A lire sur: http://www.computerworld.com/s/article/9244810/2013_The_year_in_numbers
How much is Evan Williams worth? What percentage of YouTube traffic is mobile? It's all right here
By Martyn Williams
December 14, 2013 08:08 AM ET
IDG News Service -
From single digits to trillions, the tech industry loves numbers, and it generated plenty of them in 2013. Here's a look at some of the figures that stand out from the year:
From single digits to trillions, the tech industry loves numbers, and it generated plenty of them in 2013. Here's a look at some of the figures that stand out from the year:
3 - number of Emmy TV awards won by Netflix in 2013. "House of Cards" won for best director, marking the first major Emmy win for Internet content. The show also won awards for best casting and best cinematography for a single-camera series.
500 million - number of lines of code behind the beleaguered Healthcare.gov website. Programmers spent most of October and November debugging and rewriting the code to get the site up to speed.
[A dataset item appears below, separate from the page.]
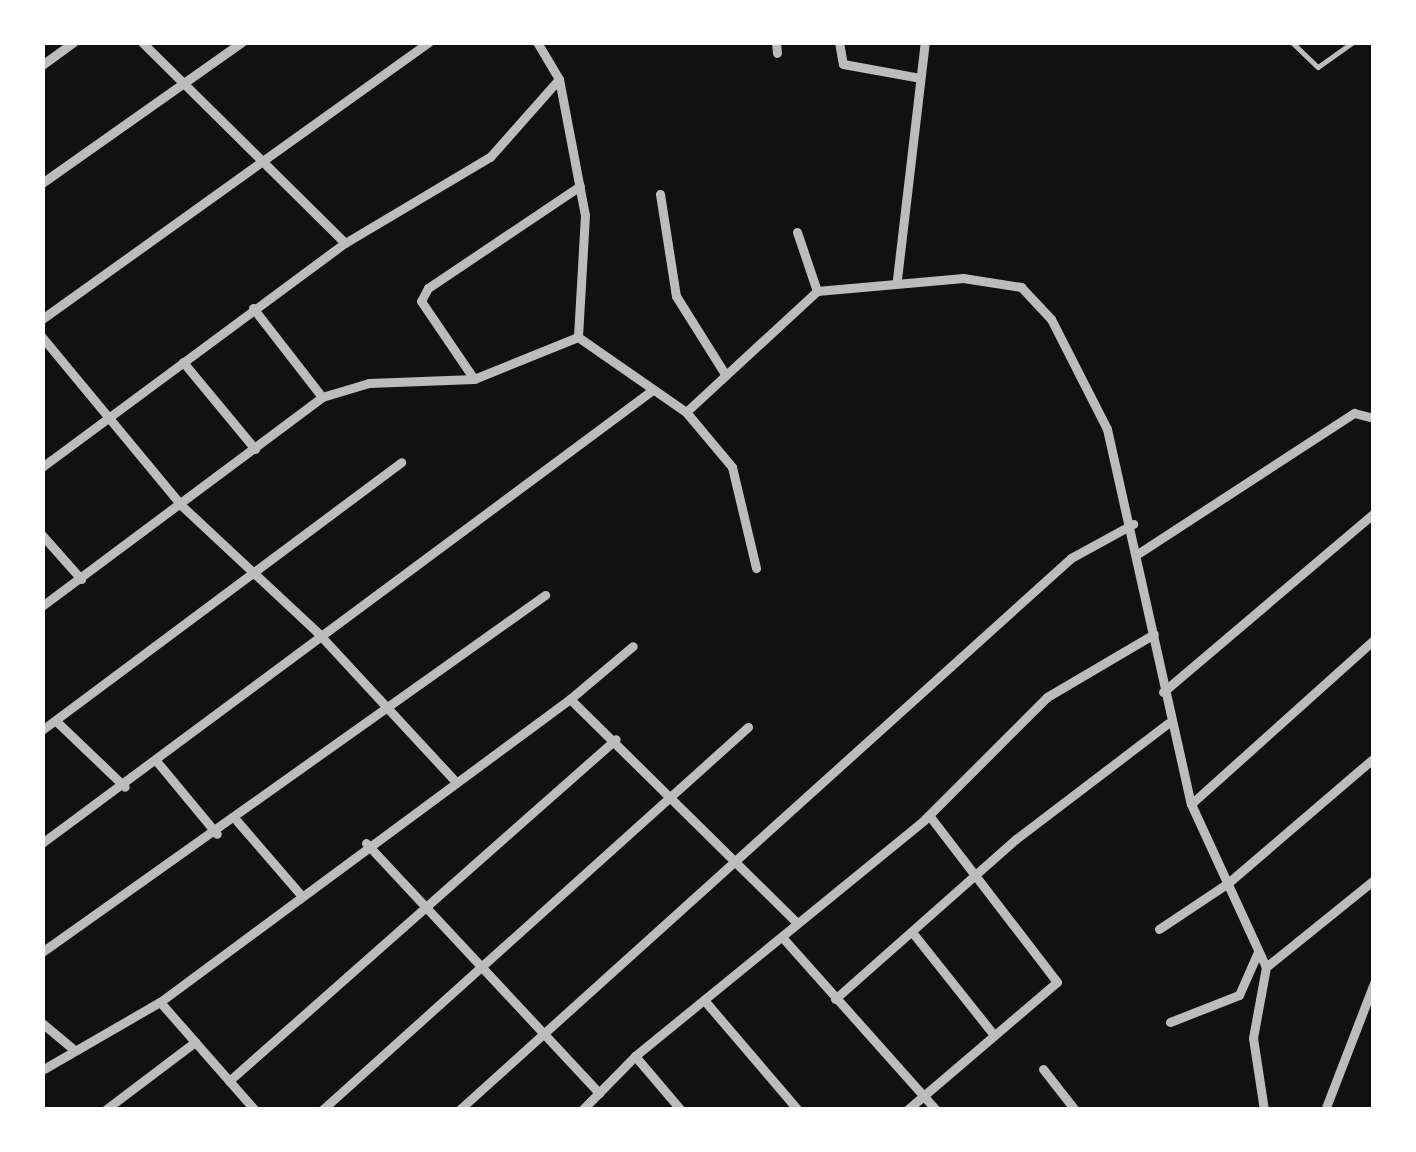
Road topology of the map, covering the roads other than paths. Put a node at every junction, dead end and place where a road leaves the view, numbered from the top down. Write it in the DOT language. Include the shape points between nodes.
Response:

143,199 - number of tweets sent in the single second after the phrase "balus" was uttered during the Japanese TV screening of Hayao Miyazaki's animated movie "Castle in the Sky." Fans arranged to mass-tweet the phrase for no particular reason, leading to the creation of the new Twitter record at 11:21.50 p.m. local time on Aug. 3.
116.7 million - number of searches performed through the anonymous search site DuckDuckGo in September. In May, before the first news reports about U.S. National Security Agency surveillance and spying were published, the site handled 54.4 million searches, less than half as many.
4 - number of shots prosecutors allege Ronnie Collins fired at Ikenna Uwakah, who was trying to sell a PlayStation 4 in San Francisco via a posting on Instagram. Uwakah died of his injuries soon after and Collins has been charged with murder.
50,000 - number of additional H-1B visas that would be available to U.S. companies for skilled workers under the proposed Immigration Innovation Act, which was introduced into the U.S. Senate in January. The current limit is 65,000, which high-tech companies say is too few and thus hurts business and innovation.
152 million - number of user records, including emails and poorly encrypted passwords, exposed in a breach of Adobe Systems' computers this year. It's been called the largest publicly known leak of user information in history.
7 - approximate number of hours that passed between Twitter launching its Vine app and Facebook blocking the app from its servers. Vine users were briefly able to use their Facebook accounts to find friends on the new video app, something Facebook didn't like
14,000 - number of computers on which New York-based online gaming company E-Sports Entertainment was accused of installing secret bitcoin mining software. The company agreed to pay US$325,000 and submit to a 10-year compliance program as part of a settlement with the New Jersey attorney general's office.